La redécouverte du texte mérite d’être rappelée. Quelle histoire matérielle du document ? En 1867, l’abbé Alexandre Tollemer découvre un puis deux volumes du livre de raison de Gilles de Gouberville (années 1553-1563). Le propriétaire en est Raoul de La Gonnivière, conseiller général et châtelain de Saint-Germain-de-Varreville. Tollemer en propose une étude thématique. Un troisième registre est découvert par Louis Drouet, érudit de Valognes, dans le chartrier du château de Saint-Pierre-Église, en 1886. Il correspond aux années 1549-1553. Les trois cahiers sont publiés dans les années 1890 (par Eugène de Robillard de Beaurepaire, 1892, années 1553-1563, puis par Auguste de Blangy, 1895, pour les années 1549-1553). Les trois cahiers manuscrits sont aujourd’hui introuvables. On est donc largement tributaire des éditions des années 1890 (réédition globale en 1993-1994 par les éditions des Champs). C’est exclusivement (ou presque) le cas pour la partie du journal concernant les années 1549-1553. Pour la partie suivante, on dispose aussi de sept photographies réalisées en 1937, des transcriptions manuscrites de Tollemer et de Léopold Delisle, de copies de notes de Paul Le Cacheux. Voir Archives départementales de la Manche, 19 J.
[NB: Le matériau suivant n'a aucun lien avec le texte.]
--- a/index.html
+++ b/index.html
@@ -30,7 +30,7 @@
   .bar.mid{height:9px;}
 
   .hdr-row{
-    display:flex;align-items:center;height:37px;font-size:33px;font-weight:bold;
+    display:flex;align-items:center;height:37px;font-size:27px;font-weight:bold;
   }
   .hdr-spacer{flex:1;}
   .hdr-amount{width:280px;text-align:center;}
Quel travail effectué par Marcel Roupsard ? Erreurs avérées ou probables, le cas problématique des passages avec une écriture codée (voir l’introduction du volume 2 de 2020). La mise en ligne du Journal (pour les années 1553-1563) avec l’aide du laboratoire ATILF (Analyse et traitement informatique de la langue française, CNRS et Université de Lorraine). Voir les explications de Philippe-René Bazin dans le volume 2, p. 481 et s. (numérisation, encodage et lemmatisation, visant à regrouper les formes sous les « lemmes » correspondants). L’édition papier en trois volumes de la fin 2020. Préface par Yves-Marie Bercé et par Hugues Daussy (volume 3). Mises au point signées Stéphane Lainé (langue), Sophie Poirey (droit normand, dictionnaire des principaux personnages, cartes, glossaire, sources et bibliographie, etc. Une édition double… et des manifestations pour le 500e anniversaire de la naissance de Gilles de Gouberville.
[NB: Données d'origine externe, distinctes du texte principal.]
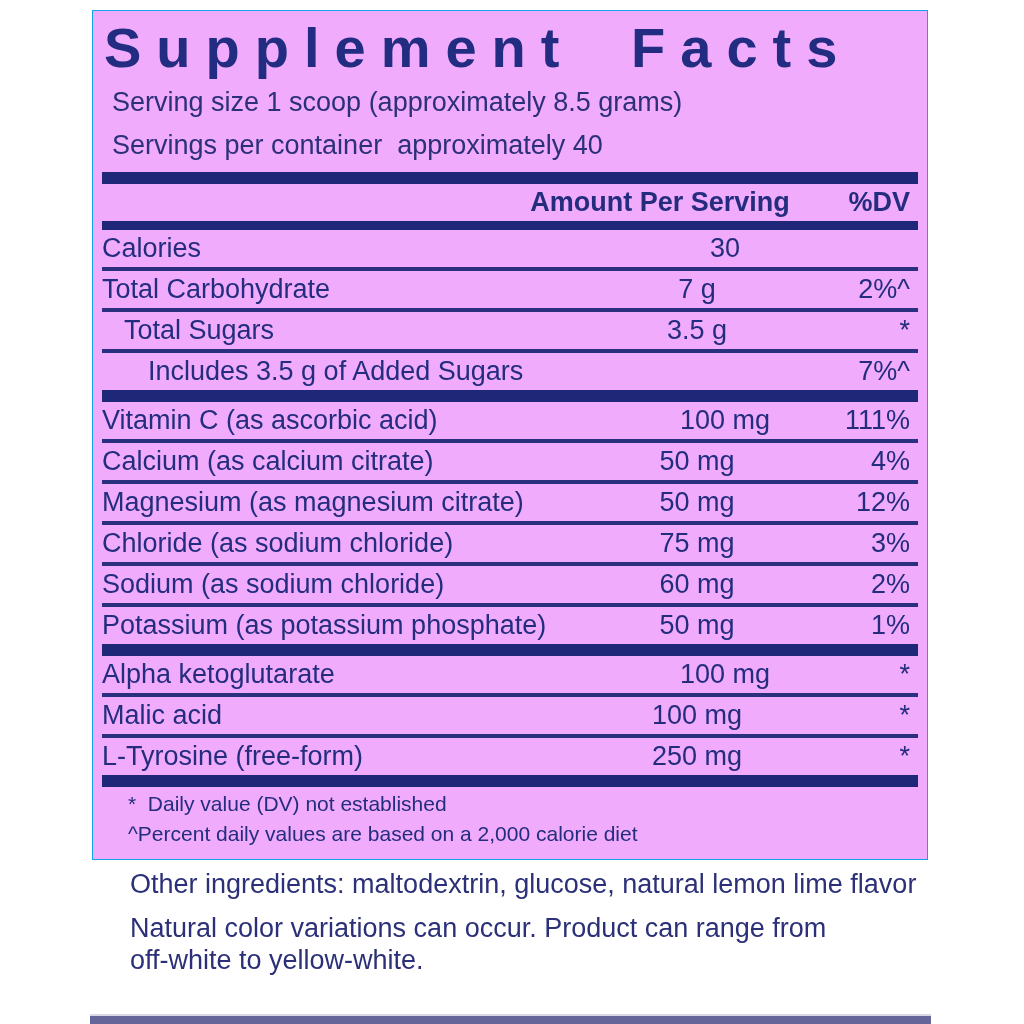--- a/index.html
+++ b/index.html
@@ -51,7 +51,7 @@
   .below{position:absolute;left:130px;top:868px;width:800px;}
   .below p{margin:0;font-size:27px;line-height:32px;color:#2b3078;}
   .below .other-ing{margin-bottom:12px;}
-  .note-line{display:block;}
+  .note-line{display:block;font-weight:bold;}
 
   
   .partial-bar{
Un objet historiographique fascinant : Claude Blanguernon, ethnographe amateur (biographie de 1969, rééditée en 1993), Emmanuel Le Roy Ladurie (qui réédite les commentaires de l’abbé Tollemer, en 1972, avec la fameuse introduction « La verdeur du bocage »), Madeleine Foisil (livre de 1981, préfacé par Pierre Chaunu, lequel parle de « la pudeur du bocage », livre aujourd’hui disponible chez Flammarion, avec une préface de Nicolas Le Roux). Autres travaux (Yves Nédélec, mais aussi Katherine Fedden, Erich Poppe, voir volume 2, p. 468-469). Le Comité Gilles-de-Gouberville et les Cahiers goubervilliens. Marcel Roupsard et Gilles de Gouberville.

Virgule

Quelques points saillants du Journal. Les paysages de Gilles de Gouberville. Le domaine du Mesnil-au-Val, en Cotentin. Le manoir et le domaine. Quel paysage ? Quelles évolutions paysagères ? Le bocage et la périurbanisation. Le bestiaire du bocage : lièvres, renards, sangliers, cerfs, loups (voir p. 391 du t. 2, 29 mai 1558, dimanche de Pentecôte, « Après disner, une louve vinst à La Coulombière et emporta ung agneau »). Les autres lieux du Journal : le Cotentin et au-delà (Russy et le Bessin, le voyage exceptionnel à Blois en 1556, Gilles de Gouberville, lieutenant des eaux et forêts, reçoit cette charge en survivance de son père en 1543, office qu’il essaie de transformer vainement en celui de maître des eaux et forêts, en 1556 précisément).

L’univers des hommes. Un trait d’union entre deux mondes ? Le manoir. Le groupe d’existence de Gilles de Gouberville dans le Cotentin. Un monde masculin, la place des humbles et du monde du labeur (les travaux et les jours, le travail de la terre, agriculture et élevage, Gilles de Gouberville, éleveur de bovins, la place de l’arboriculture). Au-delà du Mesnil-au-Val, Gilles de Gouberville comme trait d’union entre campagnes et villes (Valognes, Cherbourg et les autres). Quelle sociabilité ? Le jeu de la choule.

Le temps et ses rythmes. Les observations météorologiques de Gilles de Gouberville. L’accélération du temps : la Réforme et les guerres civiles.